Step 2: Create a Fresh “Shapefile”- Layer Work File.

Think of layers within many modern creation tools, much like Adobe Photoshop designs are organized in grouped layers. Similarly, QGIS has separate ‘data sources’ that are layered and displayed independently on the canvas area. With these, we layer shapes onto the map. It's quick!

  1. Go to: Layer -> Create Layer -> New Shapefile Layers... A settings window for options now appears. Configure each option as follows:
  • Filename: Browse and provide a location and new filename for the new "SHP” that's created.
  • Geometry-type: Select from ‘point,’ ‘line,’ or 'polygons.' We'll choose “Polygon” for territory shaping today.
  • For the 'Name' option at the lower section, "New_Field,” name your business field ID 'Region Name' and keep the ‘Data’ field unchanged. Set data size limit fields (character count max is 50). To list, add your column “reg names," now inside listed Fields. Click on 'OK.'

Now, notice something labeled in the layers box. It doesn’t contain geometric data yet, but awaits what's to be mapped next.

Step 3. Drawing With Polygon Creating Tool

You're now ready to create your actual shape: use a Pencil-toggled shape to initiate ‘Polygon editing’:

  1. Locate the 'Editing' toolbar along the map's side panel. Click over the icon for a green polygon shape to activate "add_polygon features."
  2. Draw Points on the Screen: Click to form 'shape point dots.' Draw the complete border around any entire region. Right-click to finish your shape immediately. Once completed, a small data menu appears prompting for a 'Region name' - label it ("Northeast Sales"). Click done!
  3. Repeat the same process to create many different borders quickly for polygon regions. 'Save' after each one. When done, just close the file.

Step 4: Save & Use These "Shapefile" Formats in Folders

Now, turn 'editing' off within the sidebar menu for the polygons, and you'll be prompted to save changes. Do not skip this! This finalizes saving all your polygon information. QGIS has built numerous related shapefile data types as individual file items. You must keep this set stored as one folder for Tableau imports. Group these by their similar 'file name.' A new zip folder is the best way to hold this data set.
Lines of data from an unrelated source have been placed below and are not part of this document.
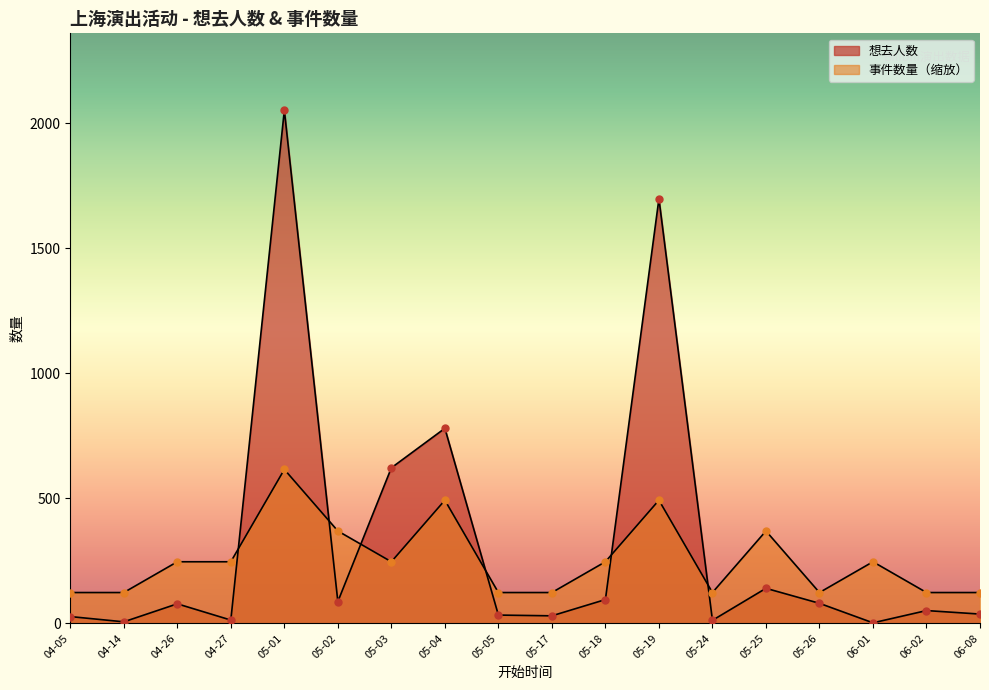

Which series has the largest total across all categories?

想去人数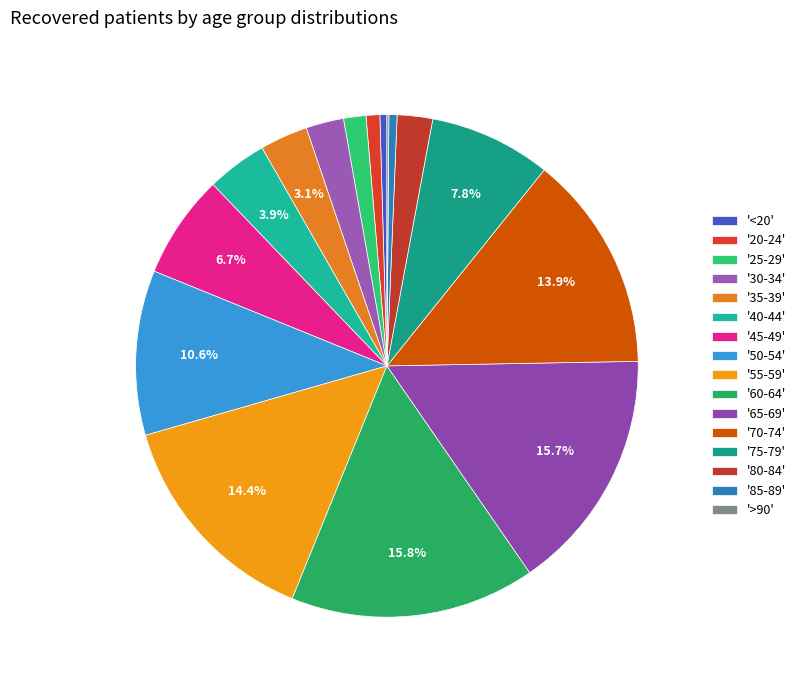

How many slices are in this pie chart?

16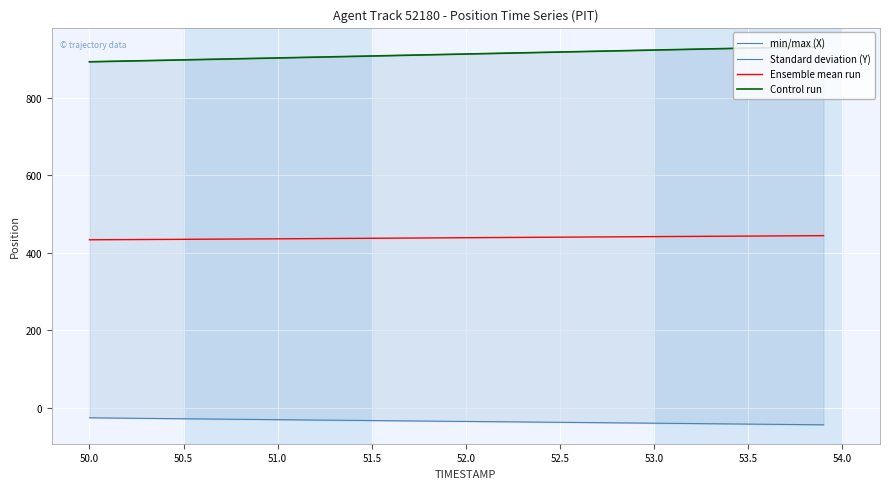

What is the greatest value displayed?

932.2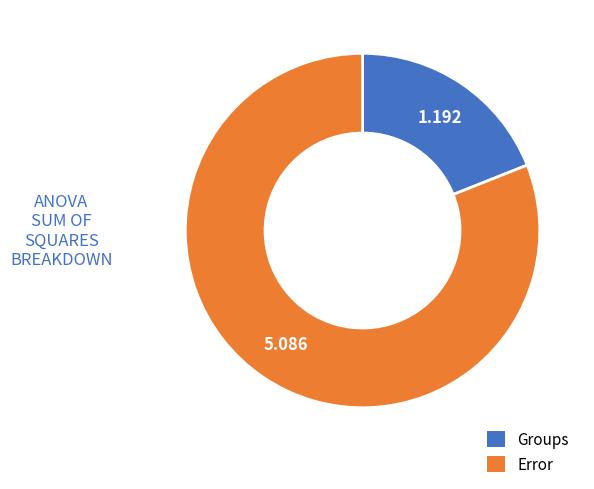

Which slice represents more than half of the pie?

Error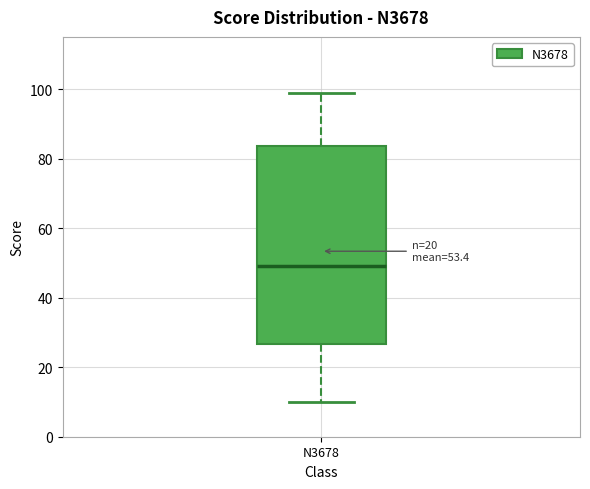

Transcribe this box plot: give where the median line is, the range the box spans, and where the two whiskers end, as read against the y-axis. The values are not printed on the chart, so give them approximately, as read against the axis.

median 50, box 26 to 84, whiskers 10 to 100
Free PDF · the crash course

AI Agents for Marketing Crash Course

Learn how to deploy AI marketing agents across your go-to-market — the best tools, prompts, and workflows to turn your data into autonomous execution without writing code.
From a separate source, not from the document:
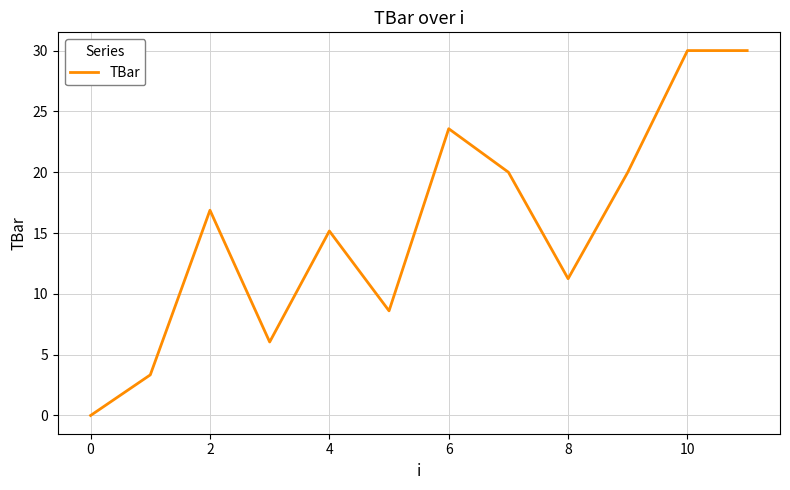

How many positive values are there?

11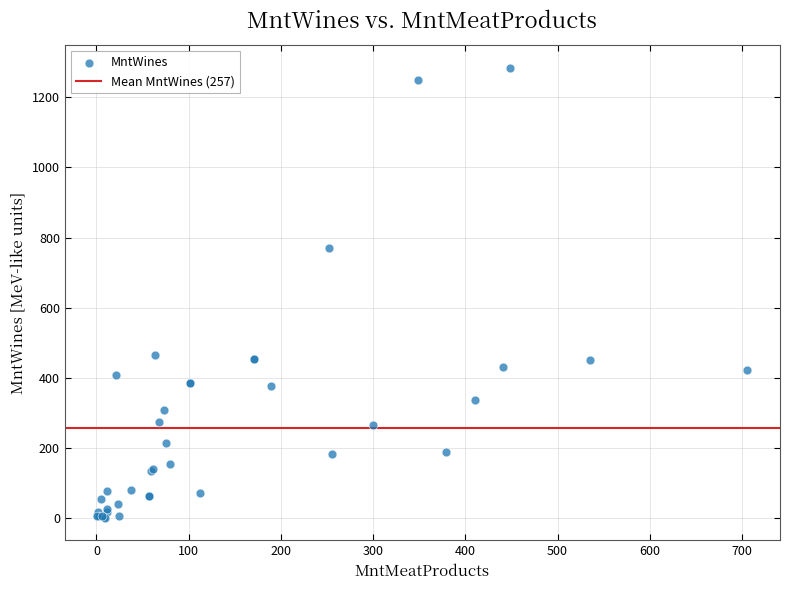

What Y value in the scatter plot is closest to 643?

769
Bringing those Spatial files to Tableau!

Having crafted the files, let's pull them up through Tableau’s dashboard:

  1. Open a new session in Tableau. In the left sidebar, under 'Connect,' select ‘Spatial files.’
  2. Select either the .geojson you converted online or the .shp. file formats containing your created shapes.
  3. The view shows you "geometry" automatically under ‘Sheet’ - drop these from Columns or 'Rows' into any new empty sheet to display mapping results for shapes.

For advanced use, the true value comes from overlaying live business data by linking it with your organization's source data. The 'Region’ you've identified acts as a common reference column. Match it against Sales or Customer transaction histories (using "Region" for matching values), and you'll be able to visualize results. Color codes might designate sales results by shades in the custom areas you created!

Final Thoughts

Creating spatial data offers advanced custom mapping that can illuminate new business trends that table data simply can’t. There are two clear paths for building map visualization from this post. Go simple with a web app converter, but if you require specialized custom fields with boundaries, QGIS is the tool for you. This enhances Tableau reporting beyond simple location pin charts and offers new reporting methods for your skill set.

Although initially complex, building these reports - albeit with some effort - can yield sophisticated outcomes. Our development experience across analytic products informed the creation of Graphed. This tool is designed to automate processes, connecting your sales platform data from Salesforce to other CRM data, like Shopify. It allows users to execute simple queries, like 'show Sales for each Sales Region as Map,' to create custom visuals without manually mapping points in complex tools - thus reducing the learning curve for analytics!